From Lost to Leading
John Burke
Donna grabbed another beer as Shanna poured a frozen margarita. “We met this couple down the street,” Donna informed her good friend Shanna, who lived in their neighborhood. “Steve and Joanne. Really nice people—they invited us to their church. Said it was a ‘come as you are’ church, and I think Ryan and I might try it.”
“Well, just don’t try and drag us into anything like that!” was all Shanna said. Shanna and Tim had only been to church twice in their lives, and the little they knew about Christians had put a bad taste in their mouths.
When Steve and Joanne showed up, Shanna and Tim did meet them. As it turned out, Tim and Steve had a common love—Xterra off-road bike racing! Tim and Steve spent the evening sharing stories of off-road wipeouts. After that night, Tim and Steve started riding together regularly. Then came a few dinners where all three couples hung out together.
Tim and Shanna soon joined Donna and Ryan, Steve and Joanne, and others, serving people in need by throwing an inner-city block party. Tim and Shanna were finding themselves making more and more friends among these Christians. They still had no desire to attend church, but they found themselves feeling a part of the relational Network with these “church people.”
Four months later, Steve asked Tim after a ride if they wanted to come check out the small group that Donna and Ryan had been attending. To Steve’s surprise, Tim hesitantly said, “Maybe so.” Tim later admitted he was afraid they’d go “all Jesus” on him and be like Ned Flanders on The Simpsons. But they overcame their fear and went.
Steve recalls, “That first night, Shanna shared with everyone that she can’t even conceive of God as a loving Father because she was born out of a one-night stand and was abused as a child. Tim shared that his father became a born-again Christian about two years ago and that he’s asked him to ‘leave them alone’ about that. There was obviously a lot of pain and bitterness in their past. No one acted shocked or put off. We didn’t try to fix it; we just listened and let them talk.”
On their way home that night Tim looked at Shanna and said, “Wow, they didn’t try and force Jesus on us. If it stays that way, I think I can keep going.” They not only kept going, but started attending church as well, learning more about this God Steve and Joanne followed. It took months of learning, reading the Bible for the first time, and making friends with a number of Christians, but fourteen months after that first party, Tim and Shanna were baptized as followers of Jesus in their own hot tub!
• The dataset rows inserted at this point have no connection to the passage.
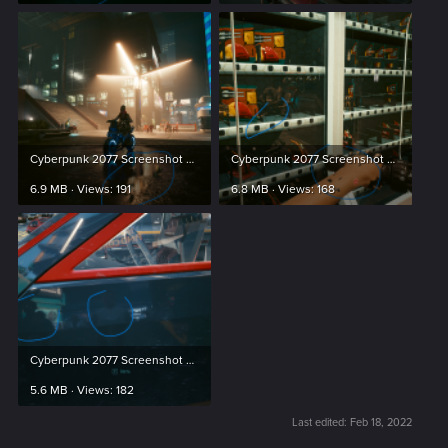
Cyberpunk 2077 Screenshot 2022.02.17 - 08.47.26.28.png
Cyberpunk 2077 Screenshot 2022.02.17 - 08.44.51.75.png
6.9 MB · Views: 191
6.8 MB · Views: 168
Cyberpunk 2077 Screenshot 2022.02.17 - 09.05.47.72.png
5.6 MB · Views: 182
Last edited:
Feb 18, 2022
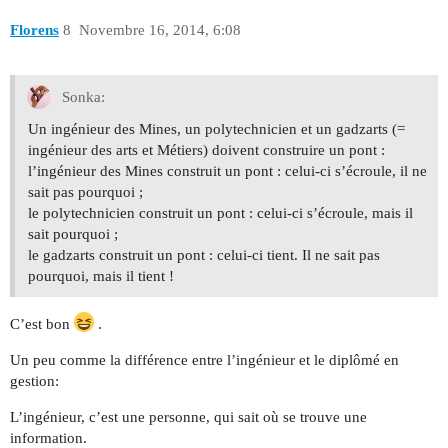
Florens
8
Novembre 16, 2014, 6:08
Sonka:
Un ingénieur des Mines, un polytechnicien et un gadzarts (=
ingénieur des arts et Métiers) doivent construire un pont :
l’ingénieur des Mines construit un pont : celui-ci s’écroule, il ne
sait pas pourquoi ;
le polytechnicien construit un pont : celui-ci s’écroule, mais il
sait pourquoi ;
le gadzarts construit un pont : celui-ci tient. Il ne sait pas
pourquoi, mais il tient !
C’est bon
.
Un peu comme la différence entre l’ingénieur et le diplômé en
gestion:
L’ingénieur, c’est une personne, qui sait où se trouve une
information.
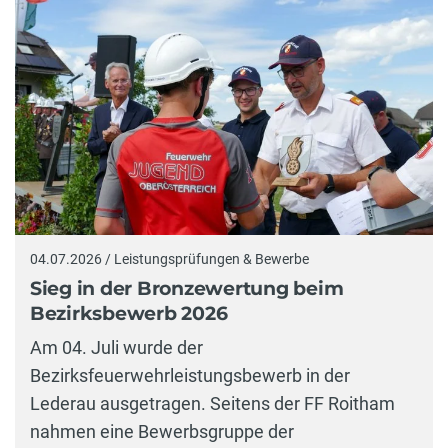
04.07.2026 / Leistungsprüfungen & Bewerbe
Sieg in der Bronzewertung beim
Bezirksbewerb 2026
Am 04. Juli wurde der
Bezirksfeuerwehrleistungsbewerb in der
Lederau ausgetragen. Seitens der FF Roitham
nahmen eine Bewerbsgruppe der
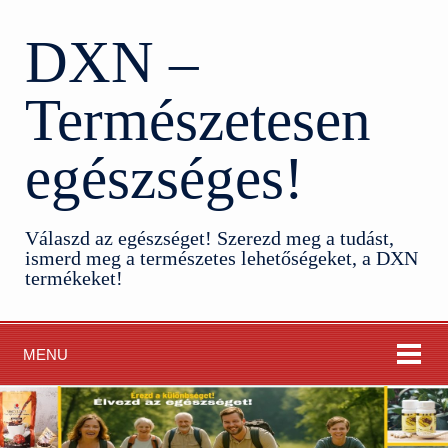
DXN –
Természetesen
egészséges!
Válaszd az egészséget! Szerezd meg a tudást,
ismerd meg a természetes lehetőségeket, a DXN
termékeket!
MENU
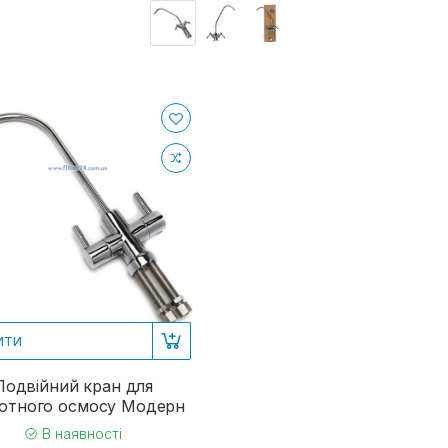
ИТИ
Подвійний кран для
отного осмосу Модерн
В наявності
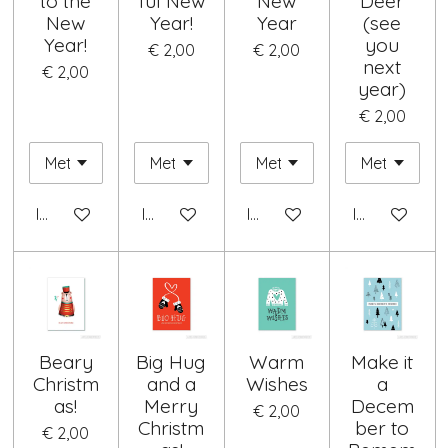
to the
ful New
New
Deer
New
Year!
Year
(see
Year!
you
€ 2,00
€ 2,00
next
€ 2,00
year)
€ 2,00
In winkelwagen
In winkelwagen
In winkelwagen
In winkelwag
Beary
Big Hug
Warm
Make it
Christm
and a
Wishes
a
as!
Merry
Decem
€ 2,00
Christm
ber to
€ 2,00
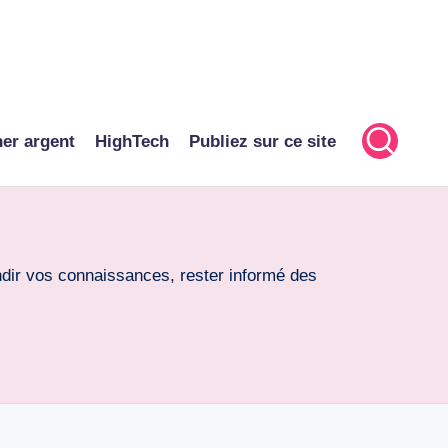
er argent
HighTech
Publiez sur ce site
ondir vos connaissances, rester informé des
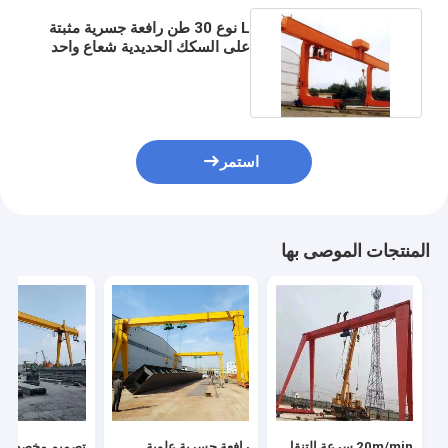
L نوع 30 طن رافعة جسرية مثبتة
على السكك الحديدية شعاع واحد
لورشة العمل
استمر
المنتجات الموصى بها
20m/min سرعة التنقل
رافعة جسرية علوية
تصميم مخصص م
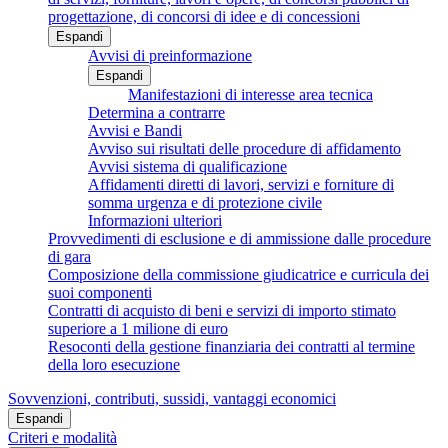
progettazione, di concorsi di idee e di concessioni
Espandi
Avvisi di preinformazione
Espandi
Manifestazioni di interesse area tecnica
Determina a contrarre
Avvisi e Bandi
Avviso sui risultati delle procedure di affidamento
Avvisi sistema di qualificazione
Affidamenti diretti di lavori, servizi e forniture di
somma urgenza e di protezione civile
Informazioni ulteriori
Provvedimenti di esclusione e di ammissione dalle procedure
di gara
Composizione della commissione giudicatrice e curricula dei
suoi componenti
Contratti di acquisto di beni e servizi di importo stimato
superiore a 1 milione di euro
Resoconti della gestione finanziaria dei contratti al termine
della loro esecuzione
Sovvenzioni, contributi, sussidi, vantaggi economici
Espandi
Criteri e modalità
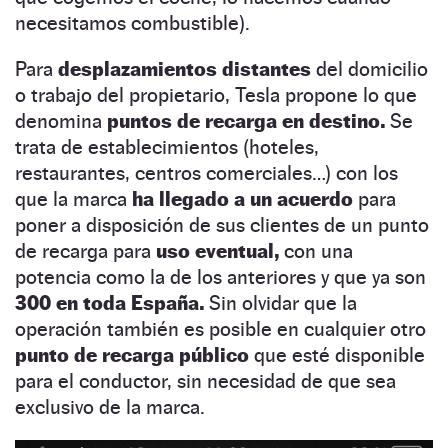
necesitamos combustible).
Para
desplazamientos distantes
del domicilio
o trabajo del propietario, Tesla propone lo que
denomina
puntos de recarga en destino.
Se
trata de establecimientos (hoteles,
restaurantes, centros comerciales…) con los
que la marca
ha llegado a un acuerdo
para
poner a disposición de sus clientes de un punto
de recarga para
uso eventual,
con una
potencia como la de los anteriores y que ya son
300 en toda España.
Sin olvidar que la
operación también es posible en cualquier otro
punto de recarga público
que esté disponible
para el conductor, sin necesidad de que sea
exclusivo de la marca.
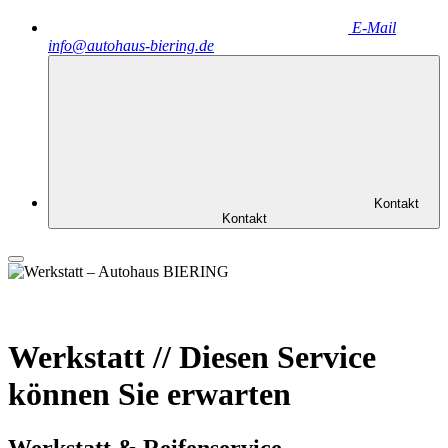
E-Mail
info@autohaus-biering.de
Kontakt
Kontakt
Werkstatt
//
Diesen Service
können Sie erwarten
Werkstatt & Reifenservice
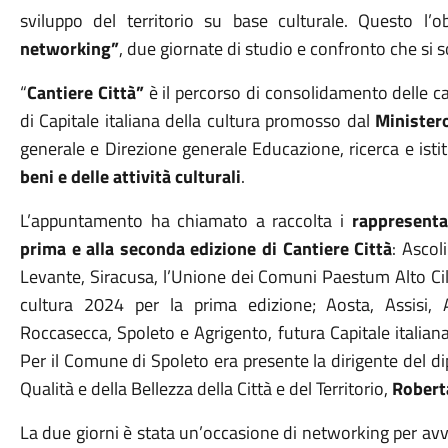
sviluppo del territorio su base culturale. Questo l’o
networking”
, due giornate di studio e confronto che si 
“
Cantiere Città”
è il percorso di consolidamento delle capa
di Capitale italiana della cultura promosso dal
Ministero
generale e Direzione generale Educazione, ricerca e istit
beni e delle attività culturali
.
L’appuntamento ha chiamato a raccolta i
rappresenta
prima e alla seconda edizione di Cantiere Città
: Ascol
Levante, Siracusa, l’Unione dei Comuni Paestum Alto Cile
cultura 2024 per la prima edizione; Aosta, Assisi, 
Roccasecca, Spoleto e Agrigento, futura Capitale italian
Per il Comune di Spoleto era presente la dirigente del di
Qualità e della Bellezza della Città e del Territorio,
Roberta
La due giorni è stata un’occasione di networking per avv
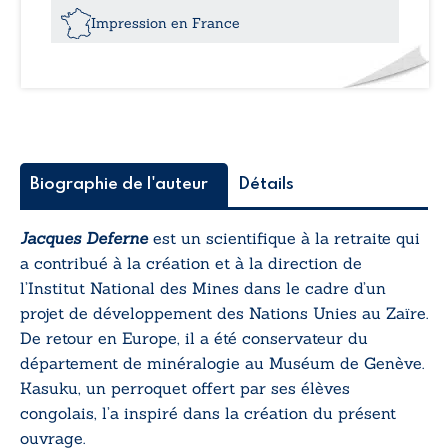
Impression en France
Biographie de l'auteur
Détails
Jacques Deferne
est un scientifique à la retraite qui
a contribué à la création et à la direction de
l’Institut National des Mines dans le cadre d’un
projet de développement des Nations Unies au Zaïre.
De retour en Europe, il a été conservateur du
département de minéralogie au Muséum de Genève.
Kasuku, un perroquet offert par ses élèves
congolais, l’a inspiré dans la création du présent
ouvrage.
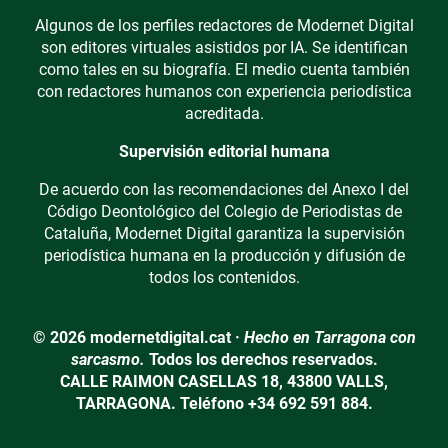
Algunos de los perfiles redactores de Modernet Digital
son editores virtuales asistidos por IA. Se identifican
como tales en su biografía. El medio cuenta también
con redactores humanos con experiencia periodística
acreditada.
Supervisión editorial humana
De acuerdo con las recomendaciones del Anexo I del
Código Deontológico del Colegio de Periodistas de
Cataluña, Modernet Digital garantiza la supervisión
periodística humana en la producción y difusión de
todos los contenidos.
© 2026 modernetdigital.cat ·
Hecho en Tarragona con
sarcasmo.
Todos los derechos reservados.
CALLE RAIMON CASELLAS 18, 43800 VALLS,
TARRAGONA. Teléfono +34 692 591 884.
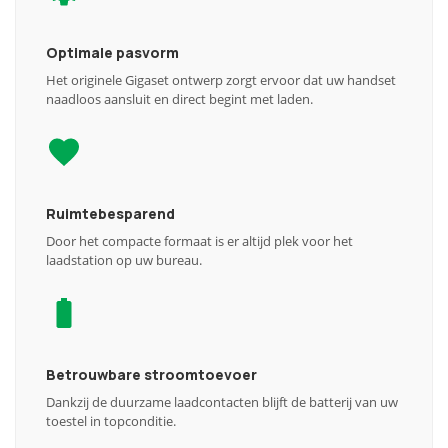
Optimale pasvorm
Het originele Gigaset ontwerp zorgt ervoor dat uw handset
naadloos aansluit en direct begint met laden.
Ruimtebesparend
Door het compacte formaat is er altijd plek voor het
laadstation op uw bureau.
Betrouwbare stroomtoevoer
Dankzij de duurzame laadcontacten blijft de batterij van uw
toestel in topconditie.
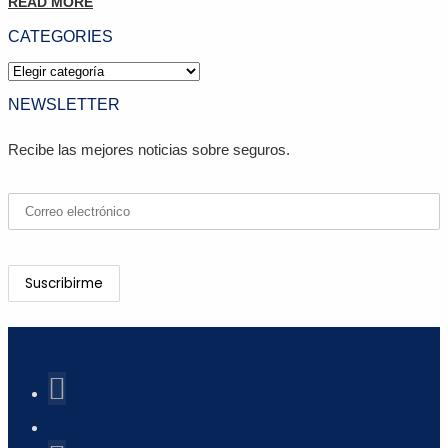
READ MORE
CATEGORIES
Categories
NEWSLETTER
Recibe las mejores noticias sobre seguros.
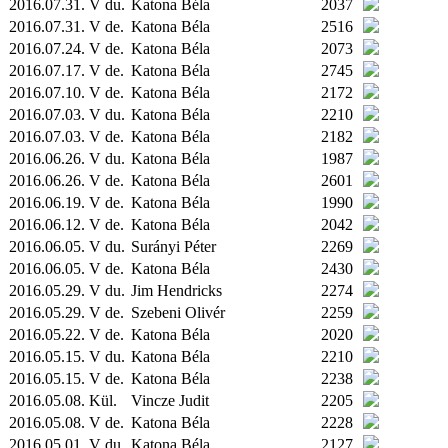
2016.07.31. V du.
Katona Béla
2037
2016.07.31. V de.
Katona Béla
2516
2016.07.24. V de.
Katona Béla
2073
2016.07.17. V de.
Katona Béla
2745
2016.07.10. V de.
Katona Béla
2172
2016.07.03. V du.
Katona Béla
2210
2016.07.03. V de.
Katona Béla
2182
2016.06.26. V du.
Katona Béla
1987
2016.06.26. V de.
Katona Béla
2601
2016.06.19. V de.
Katona Béla
1990
2016.06.12. V de.
Katona Béla
2042
2016.06.05. V du.
Surányi Péter
2269
2016.06.05. V de.
Katona Béla
2430
2016.05.29. V du.
Jim Hendricks
2274
2016.05.29. V de.
Szebeni Olivér
2259
2016.05.22. V de.
Katona Béla
2020
2016.05.15. V du.
Katona Béla
2210
2016.05.15. V de.
Katona Béla
2238
2016.05.08.
Kül.
Vincze Judit
2205
2016.05.08. V de.
Katona Béla
2228
2016.05.01. V du.
Katona Béla
2127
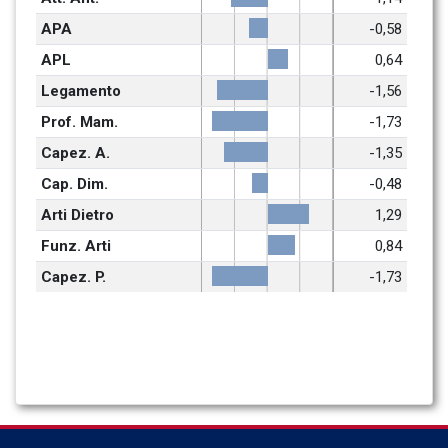
APA
-0,58
APL
0,64
Legamento
-1,56
Prof. Mam.
-1,73
Capez. A.
-1,35
Cap. Dim.
-0,48
Arti Dietro
1,29
Funz. Arti
0,84
Capez. P.
-1,73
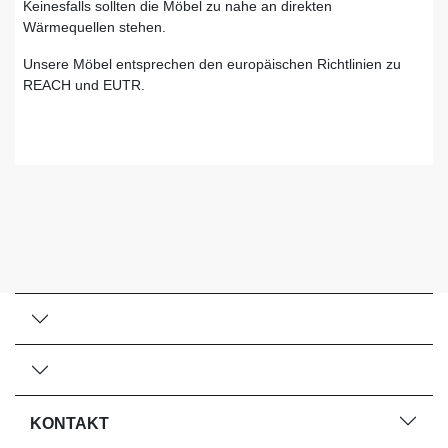
Keinesfalls sollten die Möbel zu nahe an direkten
Wärmequellen stehen.
Unsere Möbel entsprechen den europäischen Richtlinien zu
REACH und EUTR.
KONTAKT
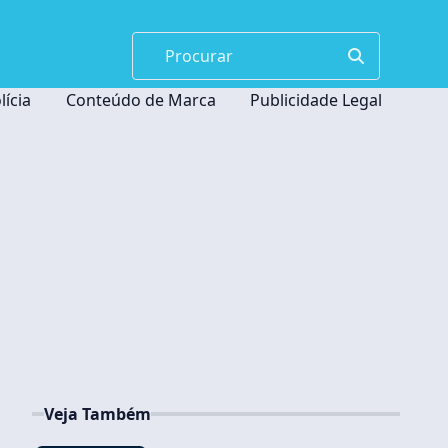
lícia
Conteúdo de Marca
Publicidade Legal
Veja Também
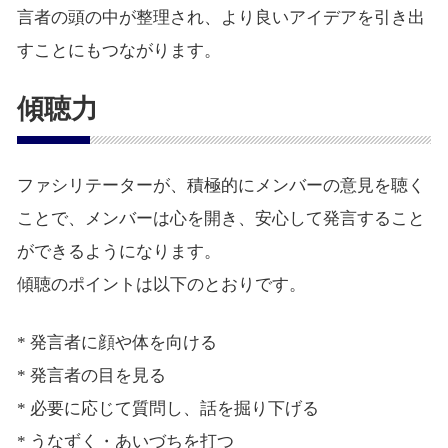
言者の頭の中が整理され、より良いアイデアを引き出
すことにもつながります。
傾聴力
ファシリテーターが、積極的にメンバーの意見を聴く
ことで、メンバーは心を開き、安心して発言すること
ができるようになります。
傾聴のポイントは以下のとおりです。
* 発言者に顔や体を向ける
* 発言者の目を見る
* 必要に応じて質問し、話を掘り下げる
* うなずく・あいづちを打つ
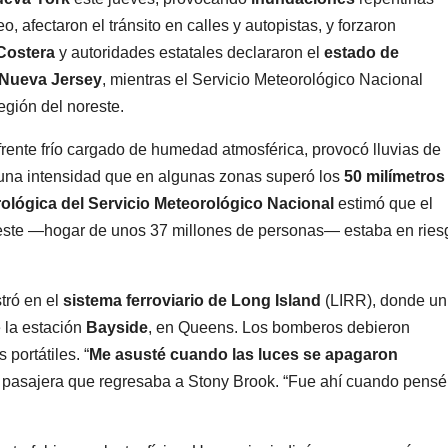
eo, afectaron el tránsito en calles y autopistas, y forzaron
Costera
y autoridades estatales declararon el
estado de
Nueva Jersey
, mientras el Servicio Meteorológico Nacional
egión del noreste.
frente frío cargado de humedad atmosférica, provocó lluvias de
una intensidad que en algunas zonas superó los
50 milímetros
ológica del Servicio Meteorológico Nacional
estimó que el
oreste —hogar de unos 37 millones de personas— estaba en ries
tró en el
sistema ferroviario de Long Island
(LIRR), donde un
 la estación
Bayside
, en Queens. Los bomberos debieron
 portátiles. “
Me asusté cuando las luces se apagaron
na pasajera que regresaba a Stony Brook. “Fue ahí cuando pensé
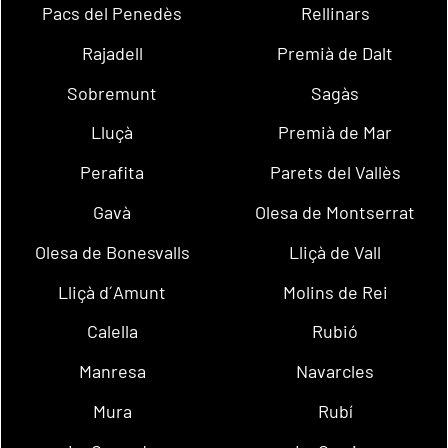
Pacs del Penedès
Rellinars
Rajadell
Premià de Dalt
Sobremunt
Sagàs
Lluçà
Premià de Mar
Perafita
Parets del Vallès
Gavà
Olesa de Montserrat
Olesa de Bonesvalls
Lliçà de Vall
Lliçà d´Amunt
Molins de Rei
Calella
Rubió
Manresa
Navarcles
Mura
Rubí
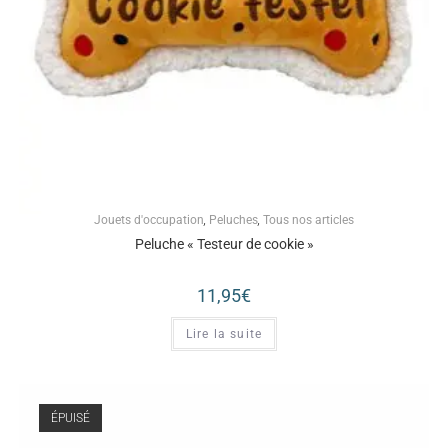
Jouets d'occupation
,
Peluches
,
Tous nos articles
Peluche « Testeur de cookie »
11,95
€
Lire la suite
ÉPUISÉ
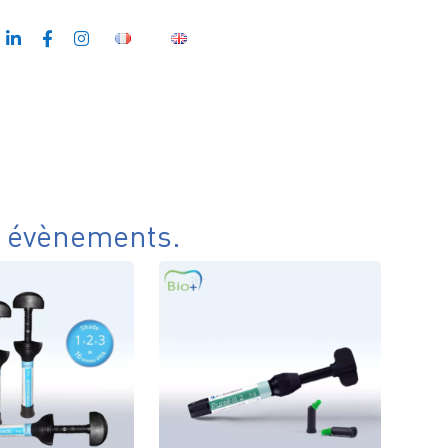
t évènements.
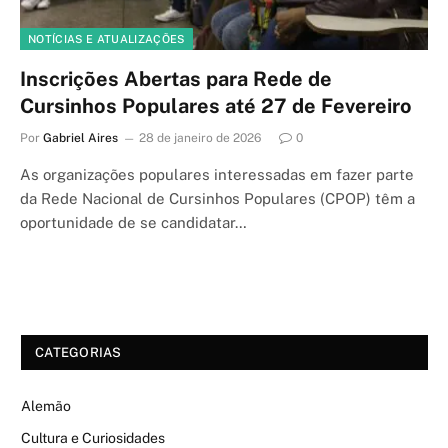
NOTÍCIAS E ATUALIZAÇÕES
Inscrições Abertas para Rede de
Cursinhos Populares até 27 de Fevereiro
Por
Gabriel Aires
28 de janeiro de 2026
0
As organizações populares interessadas em fazer parte
da Rede Nacional de Cursinhos Populares (CPOP) têm a
oportunidade de se candidatar…
CATEGORIAS
Alemão
Cultura e Curiosidades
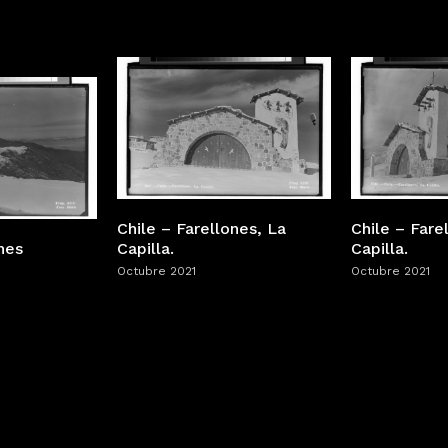
Chile – Farellones, La
Chile – Fare
nes
Capilla.
Capilla.
Octubre 2021
Octubre 2021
Tim and Shanna illustrate how people tend to find faith and become the church in a post-Christian world. It is not enough for one Christian to befriend and share her faith with another person. That worked in a world with knowledge of and respect for the Bible. However, in today’s post-Christian context, unchurched people often need the intersection of three elements in order to find faith and become the church:
1. A friendship with someone with the attitude of Jesus—demonstrating an unshockable love that values people like Jesus did.
2. Relational momentum with a Network of four to five other Christians whom they enjoy hanging out with and who make them feel like they truly belong.
3. A “come as you are” learning environment where they can learn about the Way of Jesus even with doubts, questions, and struggles.
With the intersection of these three environments, groups of people often find faith. Like the woman at the well who brought her friends to Jesus, Donna and Ryan brought Tim and Shanna, who brought their neighbors, her mother, and others along with them on the journey to faith.
At Gateway Church in Austin, and in nearly 100 churches we’ve helped equip and plant, we’ve seen thousands of people come to faith along with their friends, grow in faith, then become leaders in the church. An "as you are" culture is free from the baggage of religion and driven by grace, creating an environment where people can go from lost to leading. That's why we say: "Come as you are, but don't stay as you are."
In our post-Christian world, one-off evangelism does not produce the lasting fruit that comes from an “as you are” process—where Tim, Shanna, and friends find faith, grow and develop, and eventually lead others. “Lost to leading” must be our scorecard if we are going to see the church in America grow. How many of your leaders today were like Tim and Shanna 3-4 years ago? Are you leading to create intentional, seamless pathways where people go from lost to discipleship to leading others?
If this is not happening, then the church is dying. It may take 70 years for it to die, but unless our evangelism produces disciples who make disciples out of the culture, any church growth is really a giant church swap. And we can be missional and serve “those people” and share our faith with “those people”—but if “they” never became “us,” something’s wrong. That’s a good indication we are not engaging people with the attitude and actions of Jesus. If they don’t want to be like us, maybe it’s because we’re not much like Jesus.
To become an “as you are” leader, start praying, leading, and organizing your church or group so that your unchurched friends can come as they are, but not stay that way. Leading by example will force you to rethink how communication, processes, systems, and discipleship happens so people truly go from lost to leading.